═════ Data shown

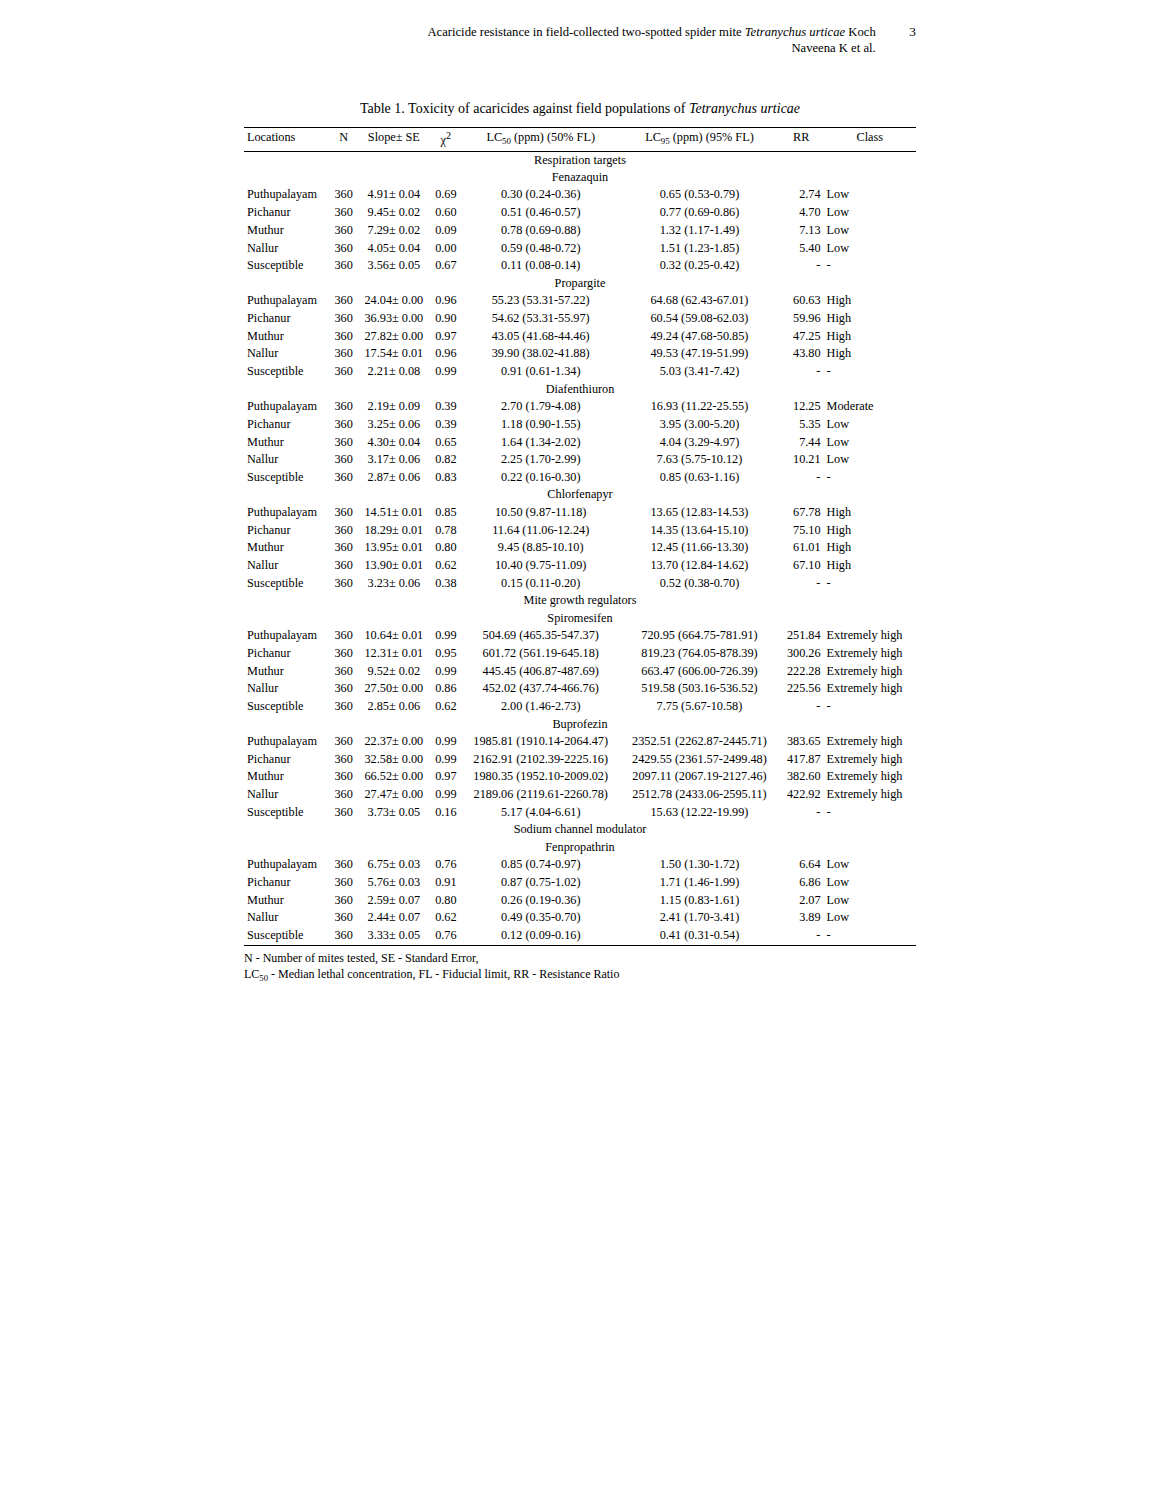Acaricide resistance in field-collected two-spotted spider mite Tetranychus urticae Koch
Naveena K et al.
3
Table 1. Toxicity of acaricides against field populations of Tetranychus urticae
| Locations | N | Slope± SE | χ 2 | LC 50 (ppm) (50% FL) | LC 95 (ppm) (95% FL) | RR | Class |
| --- | --- | --- | --- | --- | --- | --- | --- |
| Respiration targets |
| Fenazaquin |
| Puthupalayam | 360 | 4.91± 0.04 | 0.69 | 0.30 (0.24-0.36) | 0.65 (0.53-0.79) | 2.74 | Low |
| Pichanur | 360 | 9.45± 0.02 | 0.60 | 0.51 (0.46-0.57) | 0.77 (0.69-0.86) | 4.70 | Low |
| Muthur | 360 | 7.29± 0.02 | 0.09 | 0.78 (0.69-0.88) | 1.32 (1.17-1.49) | 7.13 | Low |
| Nallur | 360 | 4.05± 0.04 | 0.00 | 0.59 (0.48-0.72) | 1.51 (1.23-1.85) | 5.40 | Low |
| Susceptible | 360 | 3.56± 0.05 | 0.67 | 0.11 (0.08-0.14) | 0.32 (0.25-0.42) | - | - |
| Propargite |
| Puthupalayam | 360 | 24.04± 0.00 | 0.96 | 55.23 (53.31-57.22) | 64.68 (62.43-67.01) | 60.63 | High |
| Pichanur | 360 | 36.93± 0.00 | 0.90 | 54.62 (53.31-55.97) | 60.54 (59.08-62.03) | 59.96 | High |
| Muthur | 360 | 27.82± 0.00 | 0.97 | 43.05 (41.68-44.46) | 49.24 (47.68-50.85) | 47.25 | High |
| Nallur | 360 | 17.54± 0.01 | 0.96 | 39.90 (38.02-41.88) | 49.53 (47.19-51.99) | 43.80 | High |
| Susceptible | 360 | 2.21± 0.08 | 0.99 | 0.91 (0.61-1.34) | 5.03 (3.41-7.42) | - | - |
| Diafenthiuron |
| Puthupalayam | 360 | 2.19± 0.09 | 0.39 | 2.70 (1.79-4.08) | 16.93 (11.22-25.55) | 12.25 | Moderate |
| Pichanur | 360 | 3.25± 0.06 | 0.39 | 1.18 (0.90-1.55) | 3.95 (3.00-5.20) | 5.35 | Low |
| Muthur | 360 | 4.30± 0.04 | 0.65 | 1.64 (1.34-2.02) | 4.04 (3.29-4.97) | 7.44 | Low |
| Nallur | 360 | 3.17± 0.06 | 0.82 | 2.25 (1.70-2.99) | 7.63 (5.75-10.12) | 10.21 | Low |
| Susceptible | 360 | 2.87± 0.06 | 0.83 | 0.22 (0.16-0.30) | 0.85 (0.63-1.16) | - | - |
| Chlorfenapyr |
| Puthupalayam | 360 | 14.51± 0.01 | 0.85 | 10.50 (9.87-11.18) | 13.65 (12.83-14.53) | 67.78 | High |
| Pichanur | 360 | 18.29± 0.01 | 0.78 | 11.64 (11.06-12.24) | 14.35 (13.64-15.10) | 75.10 | High |
| Muthur | 360 | 13.95± 0.01 | 0.80 | 9.45 (8.85-10.10) | 12.45 (11.66-13.30) | 61.01 | High |
| Nallur | 360 | 13.90± 0.01 | 0.62 | 10.40 (9.75-11.09) | 13.70 (12.84-14.62) | 67.10 | High |
| Susceptible | 360 | 3.23± 0.06 | 0.38 | 0.15 (0.11-0.20) | 0.52 (0.38-0.70) | - | - |
| Mite growth regulators |
| Spiromesifen |
| Puthupalayam | 360 | 10.64± 0.01 | 0.99 | 504.69 (465.35-547.37) | 720.95 (664.75-781.91) | 251.84 | Extremely high |
| Pichanur | 360 | 12.31± 0.01 | 0.95 | 601.72 (561.19-645.18) | 819.23 (764.05-878.39) | 300.26 | Extremely high |
| Muthur | 360 | 9.52± 0.02 | 0.99 | 445.45 (406.87-487.69) | 663.47 (606.00-726.39) | 222.28 | Extremely high |
| Nallur | 360 | 27.50± 0.00 | 0.86 | 452.02 (437.74-466.76) | 519.58 (503.16-536.52) | 225.56 | Extremely high |
| Susceptible | 360 | 2.85± 0.06 | 0.62 | 2.00 (1.46-2.73) | 7.75 (5.67-10.58) | - | - |
| Buprofezin |
| Puthupalayam | 360 | 22.37± 0.00 | 0.99 | 1985.81 (1910.14-2064.47) | 2352.51 (2262.87-2445.71) | 383.65 | Extremely high |
| Pichanur | 360 | 32.58± 0.00 | 0.99 | 2162.91 (2102.39-2225.16) | 2429.55 (2361.57-2499.48) | 417.87 | Extremely high |
| Muthur | 360 | 66.52± 0.00 | 0.97 | 1980.35 (1952.10-2009.02) | 2097.11 (2067.19-2127.46) | 382.60 | Extremely high |
| Nallur | 360 | 27.47± 0.00 | 0.99 | 2189.06 (2119.61-2260.78) | 2512.78 (2433.06-2595.11) | 422.92 | Extremely high |
| Susceptible | 360 | 3.73± 0.05 | 0.16 | 5.17 (4.04-6.61) | 15.63 (12.22-19.99) | - | - |
| Sodium channel modulator |
| Fenpropathrin |
| Puthupalayam | 360 | 6.75± 0.03 | 0.76 | 0.85 (0.74-0.97) | 1.50 (1.30-1.72) | 6.64 | Low |
| Pichanur | 360 | 5.76± 0.03 | 0.91 | 0.87 (0.75-1.02) | 1.71 (1.46-1.99) | 6.86 | Low |
| Muthur | 360 | 2.59± 0.07 | 0.80 | 0.26 (0.19-0.36) | 1.15 (0.83-1.61) | 2.07 | Low |
| Nallur | 360 | 2.44± 0.07 | 0.62 | 0.49 (0.35-0.70) | 2.41 (1.70-3.41) | 3.89 | Low |
| Susceptible | 360 | 3.33± 0.05 | 0.76 | 0.12 (0.09-0.16) | 0.41 (0.31-0.54) | - | - |
N - Number of mites tested, SE - Standard Error,
LC50 - Median lethal concentration, FL - Fiducial limit, RR - Resistance Ratio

══════════

What you should do: Lines wanted from the listing above: the line with "59.96 | High |" up to and including the line with "(3.41-7.42) | - | - |". Please write them out exactly, adding nothing else.

Exercise answer:
| Pichanur | 360 | 36.93± 0.00 | 0.90 | 54.62 (53.31-55.97) | 60.54 (59.08-62.03) | 59.96 | High |
| Muthur | 360 | 27.82± 0.00 | 0.97 | 43.05 (41.68-44.46) | 49.24 (47.68-50.85) | 47.25 | High |
| Nallur | 360 | 17.54± 0.01 | 0.96 | 39.90 (38.02-41.88) | 49.53 (47.19-51.99) | 43.80 | High |
| Susceptible | 360 | 2.21± 0.08 | 0.99 | 0.91 (0.61-1.34) | 5.03 (3.41-7.42) | - | - |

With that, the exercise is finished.